#### Action item A
Return the part of the DPDK transmit performance thread between "Ivan Malov <ivan.ma...@arknetworks.am>" and "in transmitting packets.", inclusive, copied word for word.
#### Action item B
Resume the DPDK transmit performance thread from its last line.

#### Selected excerpt

· · · · ·

On Tue, 8 Jul 2025 01:49:44 +0400 (+04)
Ivan Malov <ivan.ma...@arknetworks.am> wrote:

> Hi Ed,
> 
> On Mon, 7 Jul 2025, Lombardo, Ed wrote:
> 
> > Hi Stephen,
> > I ran a perf diff on two perf records and reveals the real problem with the 
> > tx thread in transmitting packets.
> >
> > The comparison is traffic received on ifn3 and transmit ifn4 to traffic 
> > received on ifn3, ifn5 and transmit on ifn4, ifn6.
> > When transmit packets on one port the performance is better, however when 
> > transmit on two ports the performance across the two drops dramatically.
> >
> > There is increase of 55.29% of the CPU spent in common_ring_mp_enqueue and 
> > 54.18% less time in i40e_xmit_pkts (was E810 tried x710).
> > The common_ring_mp_enqueue is multi-producer,  is the enqueue of mbuf 
> > pointers passed in to rte_eth_tx_burst() have to be multi-producer?  
> 
> I may be wrong, but rte_eth_tx_burst(), as part of what is known as "reap"
> process, should check for "done" Tx descriptors resulting from previous
> invocations and free (enqueue) the associated mbufs into respective mempools.
> In your case, you say you only have a single mempool shared between the port
> pairs, which, as I understand, are served by concurrent threads, so it might 
> be
> logical to use a multi-producer mempool in this case. Or am I missing 
> something?

· · · · ·

#### Recorded data
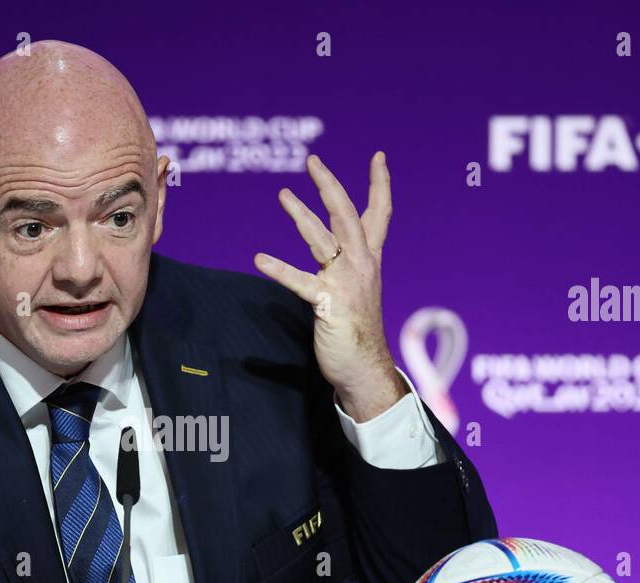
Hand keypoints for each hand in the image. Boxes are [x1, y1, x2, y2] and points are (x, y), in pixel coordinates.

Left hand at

· · · · ·

#### Result A
Ivan Malov <ivan.ma...@arknetworks.am> wrote:

> Hi Ed,
> 
> On Mon, 7 Jul 2025, Lombardo, Ed wrote:
> 
> > Hi Stephen,
> > I ran a perf diff on two perf records and reveals the real problem with the 
> > tx thread in transmitting packets.

#### Result B
> 
> The pktmbuf API for mempool allocation is a wrapper around generic API and it
> might request multi-producer multi-consumer by default (see [1], 'flags').
> According to your original mempool monitor printout, the per-lcore cache size 
> is
> 512. On the premise that separate lcores serve the two port pairs, and taking
> into account the burst size, it should be OK, yet you may want to play with 
> the
> per-lcore cache size argument when creating the pool. Does it change anything?
> 
> Regarding separate mempools, -- I saw Stephen's response about those making 
> CPU
> cache behaviour worse and not better. Makes sense and I won't argue. And yet,
> why not just try an make sure this indeed holds in this particular case? Also,
> since you're seeking single-producer behaviour, having separate per-port-pair
> mempools might allow to create such (again, see 'flags' at [1]), provided that
> API [1] is used for mempool creation. Please correct me in case I'm mistaken.
> 
> Also, PMDs can support "fast free" Tx offload. Please see [2] to check whether
> the application asks for this offload flag or not. It may be worth enabling.
> 
> [1] 
> https://doc.dpdk.org/api-25.03/rte__mempool_8h.html#a0b64d611bc140a4d2a0c94911580efd5
> [2] 
> https://doc.dpdk.org/api-25.03/rte__ethdev_8h.html#a43f198c6b59d965130d56fd8f40ceac1
> 
> Thank you.
> 
> >
> > Is there a way to change dpdk to use single-producer?
> >
> > # Event 'cycles'
> > #
> > # Baseline  Delta Abs  Shared Object      Symbol
> > # ........  .........  .................  
> > ......................................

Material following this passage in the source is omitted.